Case ID: f-appx_88/html/0671-01.html
Source: Caselaw Access Project
Author: {"author": "PER CURIAM.", "license": "Public Domain", "url": "https://static.case.law/"}
Date Created: 2024-08-24T03:29:51.129683

UNITED STATES of America, Plaintiff—Appellee, v. Walter Lee SADLER, Defendant—Appellant.
    No. 03-4079, 03-4243.
    United States Court of Appeals, Fourth Circuit.
    Submitted Sept. 15, 2003.
    Decided March 4, 2004.
    Randolph M. Lee, Charlotte, North Carolina, for Appellant. Robert James Conrad, Jr., United States Attorney, Jennifer Marie Hoefling, Assistant United States Attorney, Charlotte, North Carolina, for Appellee.
    Before LUTTIG and MOTZ, Circuit Judges, and HAMILTON, Senior Circuit Judge.
    Dismissed by unpublished PER CURIAM opinion.
    Unpublished opinions are not binding precedent in this circuit. See Local Rule 36(c).
   PER CURIAM.

In these consolidated appeals, Walter Lee Sadler appeals the magistrate judge’s order directing his detention pending a hearing on the revocation of his supervised release (No. 03-4079), and the district court’s order revoking his supervised release and imposing a fourteen-month custodial sentence (No. 03-4243). Sadler’s attorney filed a brief pursuant to Anders v. California, 386 U.S. 738, 87 S.Ct. 1396, 18 L.Ed.2d 493 (1967), in which he asserts there are no meritorious issues for appeal but examines the validity of the district court’s revocation order nevertheless. Sadler has not filed a pro se supplemental brief though notified of his opportunity to do so. For the following reasons, we dismiss both appeals.

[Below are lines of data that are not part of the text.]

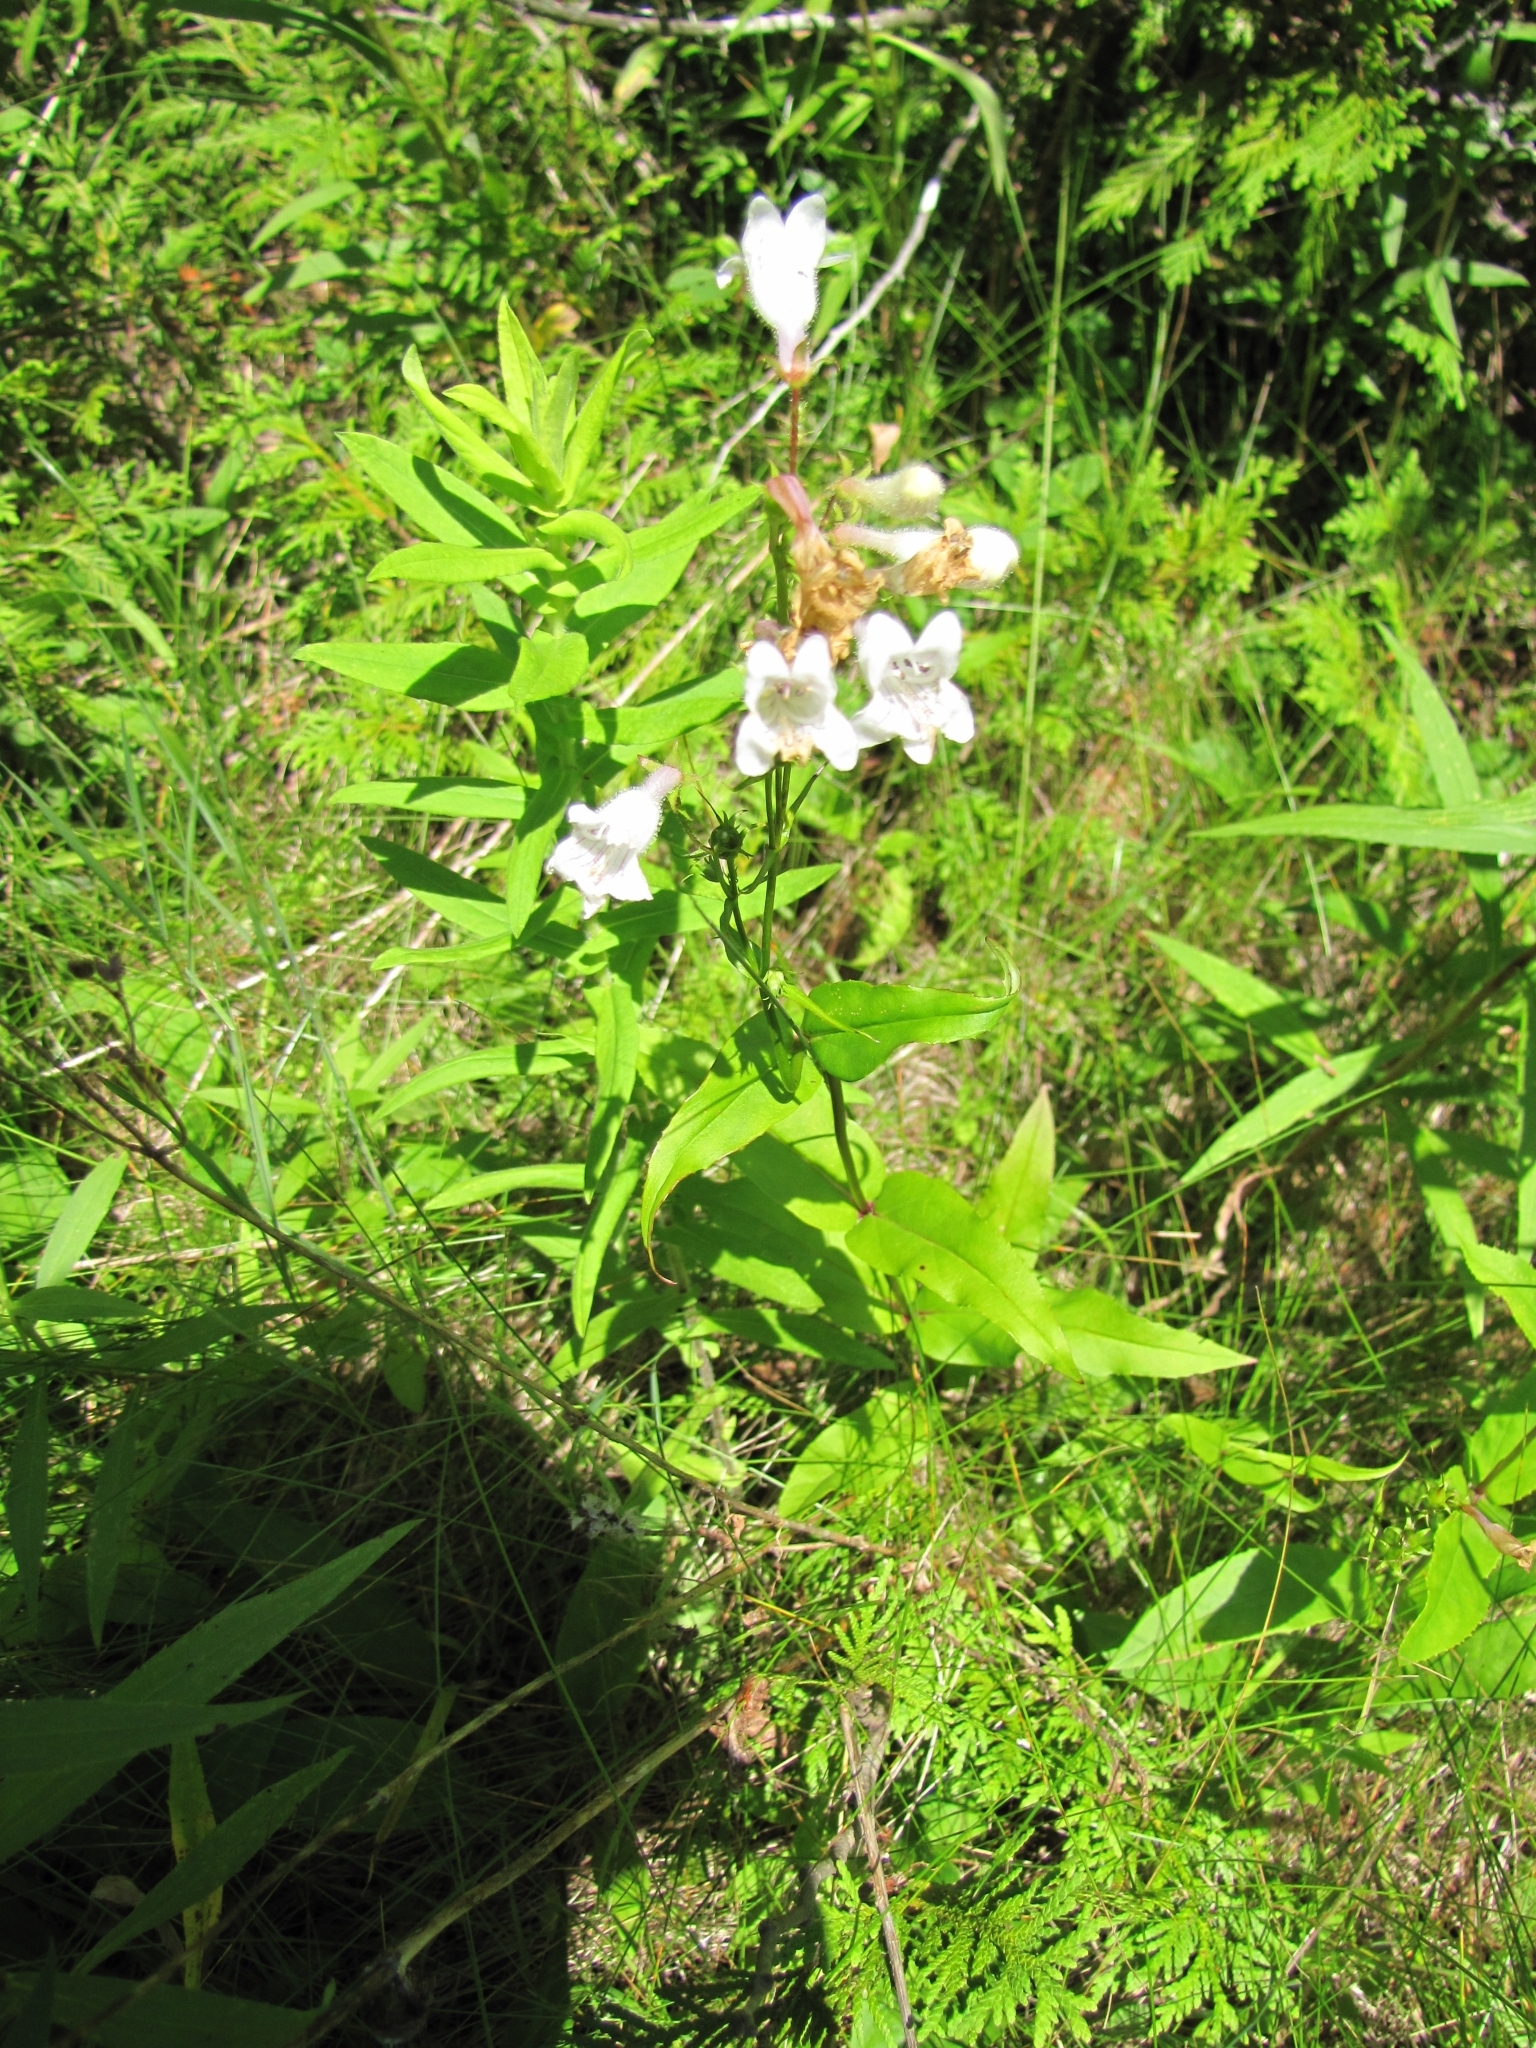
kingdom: Plantae
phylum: Tracheophyta
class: Magnoliopsida
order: Lamiales
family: Plantaginaceae
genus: Penstemon
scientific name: Penstemon digitalis
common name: Foxglove beardtongue
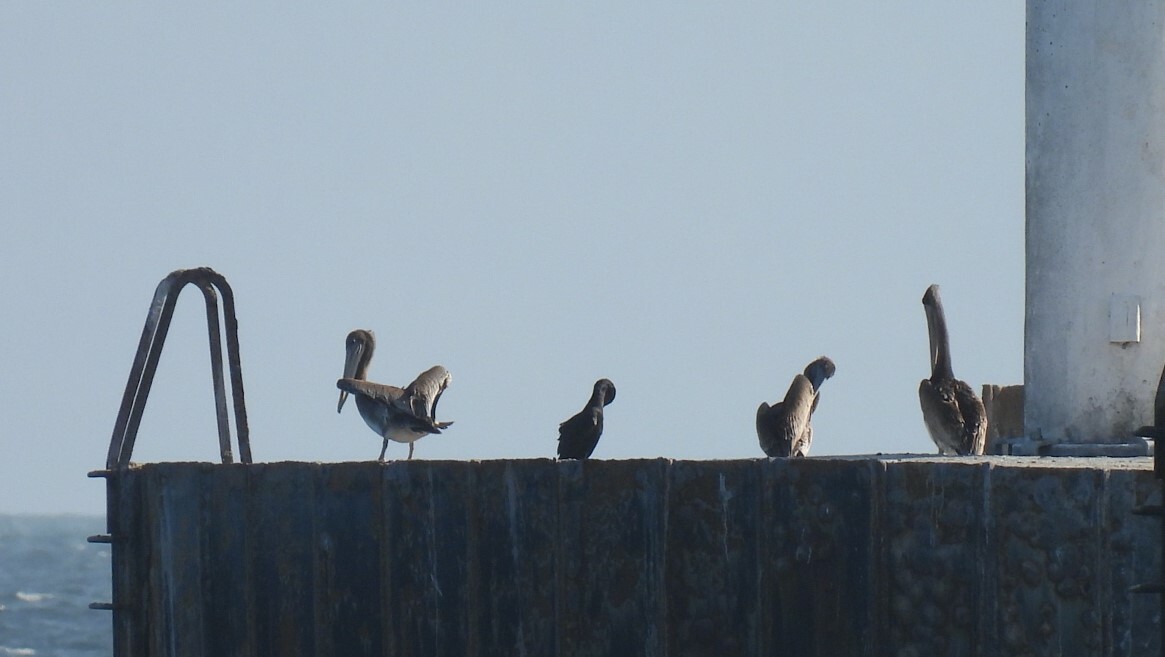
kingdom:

Sadler’s appeal from the magistrate judge’s order directing his pre-revocation detention is moot following his stipulation to several violations of his supervised release and the district court’s imposition of a post-revocation sentence. See United States v. O’Shaughnessy, 772 F.2d 112, 113 (5th Cir.1985) (citing Murphy v. Hunt, 455 U.S. 478, 481-82, 102 S.Ct. 1181, 71 L.Ed.2d 353 (1982)). Likewise, because Sadler has been unconditionally discharged from custody and because there are no continuing collateral consequences from the district court’s revocation order and sentence, Sadler’s appeal from that order is also moot. See Spencer v. Kemna, 523 U.S. 1, 10, 118 S.Ct. 978, 140 L.Ed.2d 43 (1998).

In accordance with Anders, we have reviewed the entire record in this case and have found no meritorious issues for appeal. We therefore dismiss Sadler’s appeals as moot. This court requires that counsel inform his client, in writing, of his right to petition the Supreme Court of the United States for further review. If the client requests that a petition be filed, but counsel believes that such a petition would be frivolous, then counsel may move in this court for leave to withdraw from representation. Counsel’s motion must state that a copy thereof was served on the client.

We dispense with oral argument because the facts and legal contentions are adequately presented in the materials before the court and argument would not aid the decisional process.